Rawls Law Group
Eradicated Endemic Measles
In September of 2016 the Pan-American and World Health Organizations announced that the Americas were the first region in the world to have eradicated endemic measles. The organizations stated that the achievement was the culmination of a 22-year mass vaccination effort against mumps, measles and rubella throughout the Americas thus making measles fifth vaccine-preventable disease to be eliminated in the region.
Prior to the 1980 start of the mass vaccination effort measles was responsible for over 2.5 million deaths world-wide per year with over 100,000 deaths believed to be attributable to measles in the Americas in the decade before mass vaccination started. According to information from the World Health Organization the mass vaccination effort is having significant positive effects as the number of deaths world-wide was down to 134,200 in 2015. This is especially important considering that with these efforts measles still remains one of the leading causes of world-wide deaths among children. While endemic measles may have been eliminated in the Americas the issue we are faced with here is that as measles continues to circulate in other parts of the world the risk of developing endemics from imported cases remains. The major measles outbreak in 2015 is believed to have resulted from such an importation.

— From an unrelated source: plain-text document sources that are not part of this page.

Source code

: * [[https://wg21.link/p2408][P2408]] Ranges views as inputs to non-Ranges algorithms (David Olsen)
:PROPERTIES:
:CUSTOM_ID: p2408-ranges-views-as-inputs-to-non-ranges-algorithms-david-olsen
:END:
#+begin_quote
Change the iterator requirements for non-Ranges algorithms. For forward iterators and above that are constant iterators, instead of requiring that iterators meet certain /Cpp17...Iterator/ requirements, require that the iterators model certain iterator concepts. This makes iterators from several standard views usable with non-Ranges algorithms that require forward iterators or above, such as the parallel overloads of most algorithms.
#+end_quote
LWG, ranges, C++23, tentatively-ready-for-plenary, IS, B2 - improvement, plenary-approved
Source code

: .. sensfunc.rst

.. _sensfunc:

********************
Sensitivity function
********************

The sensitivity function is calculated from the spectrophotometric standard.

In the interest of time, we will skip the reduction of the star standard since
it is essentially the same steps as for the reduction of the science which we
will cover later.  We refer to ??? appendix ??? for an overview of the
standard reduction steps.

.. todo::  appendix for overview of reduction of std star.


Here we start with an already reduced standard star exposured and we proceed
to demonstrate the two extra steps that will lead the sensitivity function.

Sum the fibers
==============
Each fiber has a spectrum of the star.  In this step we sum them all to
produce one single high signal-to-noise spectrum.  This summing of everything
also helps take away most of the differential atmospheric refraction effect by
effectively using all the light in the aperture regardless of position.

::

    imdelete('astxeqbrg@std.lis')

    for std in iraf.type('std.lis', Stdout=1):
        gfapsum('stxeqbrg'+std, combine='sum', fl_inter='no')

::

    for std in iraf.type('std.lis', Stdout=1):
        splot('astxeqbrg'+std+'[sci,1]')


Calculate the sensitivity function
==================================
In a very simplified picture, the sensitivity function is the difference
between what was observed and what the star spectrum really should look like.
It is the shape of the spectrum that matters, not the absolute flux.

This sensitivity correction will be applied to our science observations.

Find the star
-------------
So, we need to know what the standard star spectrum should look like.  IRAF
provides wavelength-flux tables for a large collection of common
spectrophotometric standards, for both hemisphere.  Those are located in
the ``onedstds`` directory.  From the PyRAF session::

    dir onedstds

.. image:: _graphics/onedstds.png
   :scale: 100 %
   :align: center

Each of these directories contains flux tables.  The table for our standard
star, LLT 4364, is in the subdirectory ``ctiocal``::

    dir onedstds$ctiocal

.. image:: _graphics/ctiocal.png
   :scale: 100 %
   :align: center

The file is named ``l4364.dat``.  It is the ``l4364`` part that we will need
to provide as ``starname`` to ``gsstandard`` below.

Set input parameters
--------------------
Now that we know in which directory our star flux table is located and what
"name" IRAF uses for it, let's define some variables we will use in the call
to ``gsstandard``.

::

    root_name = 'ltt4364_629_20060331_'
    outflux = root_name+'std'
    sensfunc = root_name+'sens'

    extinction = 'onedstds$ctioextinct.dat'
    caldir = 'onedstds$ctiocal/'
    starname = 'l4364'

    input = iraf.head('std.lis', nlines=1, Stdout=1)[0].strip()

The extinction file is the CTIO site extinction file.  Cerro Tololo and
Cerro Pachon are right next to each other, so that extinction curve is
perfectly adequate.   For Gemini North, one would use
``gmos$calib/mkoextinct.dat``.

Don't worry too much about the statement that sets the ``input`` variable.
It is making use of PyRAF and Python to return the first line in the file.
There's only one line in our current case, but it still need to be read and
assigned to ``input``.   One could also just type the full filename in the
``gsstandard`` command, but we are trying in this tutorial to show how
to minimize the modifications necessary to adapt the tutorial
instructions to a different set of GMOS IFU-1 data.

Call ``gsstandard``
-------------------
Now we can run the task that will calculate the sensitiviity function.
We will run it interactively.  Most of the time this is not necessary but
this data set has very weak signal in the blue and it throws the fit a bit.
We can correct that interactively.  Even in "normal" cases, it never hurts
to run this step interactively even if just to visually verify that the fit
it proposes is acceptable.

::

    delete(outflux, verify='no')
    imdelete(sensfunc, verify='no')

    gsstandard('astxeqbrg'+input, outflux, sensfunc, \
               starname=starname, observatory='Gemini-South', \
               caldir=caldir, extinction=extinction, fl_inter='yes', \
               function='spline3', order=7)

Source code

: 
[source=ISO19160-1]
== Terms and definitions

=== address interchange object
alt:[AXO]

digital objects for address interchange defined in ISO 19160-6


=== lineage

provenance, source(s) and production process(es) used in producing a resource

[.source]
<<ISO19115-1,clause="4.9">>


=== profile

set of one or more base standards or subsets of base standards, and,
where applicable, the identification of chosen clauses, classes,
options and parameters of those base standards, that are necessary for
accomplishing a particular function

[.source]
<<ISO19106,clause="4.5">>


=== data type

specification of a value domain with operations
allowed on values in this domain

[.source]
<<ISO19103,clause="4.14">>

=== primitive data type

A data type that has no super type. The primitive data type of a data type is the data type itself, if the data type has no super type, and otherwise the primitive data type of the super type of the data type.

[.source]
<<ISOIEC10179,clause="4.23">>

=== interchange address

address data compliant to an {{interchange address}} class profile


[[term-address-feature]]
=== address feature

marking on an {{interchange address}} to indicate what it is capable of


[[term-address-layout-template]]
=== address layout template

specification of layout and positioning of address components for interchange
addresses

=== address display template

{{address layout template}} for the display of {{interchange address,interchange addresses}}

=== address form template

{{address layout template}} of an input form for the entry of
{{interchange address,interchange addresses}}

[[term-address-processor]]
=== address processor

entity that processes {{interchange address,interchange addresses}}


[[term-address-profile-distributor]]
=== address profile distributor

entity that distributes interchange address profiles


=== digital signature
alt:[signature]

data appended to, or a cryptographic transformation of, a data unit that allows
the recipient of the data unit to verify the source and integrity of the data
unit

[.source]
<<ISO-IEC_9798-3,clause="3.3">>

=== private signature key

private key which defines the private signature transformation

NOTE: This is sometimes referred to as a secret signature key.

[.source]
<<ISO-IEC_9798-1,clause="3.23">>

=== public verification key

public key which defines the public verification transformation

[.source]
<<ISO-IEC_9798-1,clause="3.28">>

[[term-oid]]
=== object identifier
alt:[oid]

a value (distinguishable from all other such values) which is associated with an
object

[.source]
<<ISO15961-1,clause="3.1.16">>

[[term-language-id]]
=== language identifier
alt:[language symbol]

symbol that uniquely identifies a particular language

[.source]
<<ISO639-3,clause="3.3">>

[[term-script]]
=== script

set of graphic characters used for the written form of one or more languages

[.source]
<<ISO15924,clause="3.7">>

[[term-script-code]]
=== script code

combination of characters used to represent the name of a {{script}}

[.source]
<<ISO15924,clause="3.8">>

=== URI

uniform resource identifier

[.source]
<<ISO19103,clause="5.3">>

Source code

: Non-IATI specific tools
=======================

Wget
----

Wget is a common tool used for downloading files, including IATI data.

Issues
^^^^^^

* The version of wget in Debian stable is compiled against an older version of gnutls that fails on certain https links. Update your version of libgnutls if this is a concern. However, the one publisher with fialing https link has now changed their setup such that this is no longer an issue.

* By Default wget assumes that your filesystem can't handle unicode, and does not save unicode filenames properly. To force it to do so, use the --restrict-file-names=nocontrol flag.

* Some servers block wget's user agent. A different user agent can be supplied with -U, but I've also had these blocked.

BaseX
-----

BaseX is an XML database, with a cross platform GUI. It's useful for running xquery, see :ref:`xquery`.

Until measles has been globally eradicated measles vaccination remains the mainstay to prevent being infected with and/or spread of the disease. In the United States MMR vaccine if the main source for vaccination against measles. In addition to measles MMR vaccine, which is administered by injection, also provides coverage for mumps and rubella.
While the vast majority of those who receive a measles vaccine experience no adverse reaction, adverse reactions can occur. If you think you or someone you know has been injured by a vaccine, compensation for the injury may be available.
The other four vaccine-preventable diseases which have been eliminated in the Americas are smallpox in 1971, polio in 1994, rubella and congenital rubella syndrome in 2015.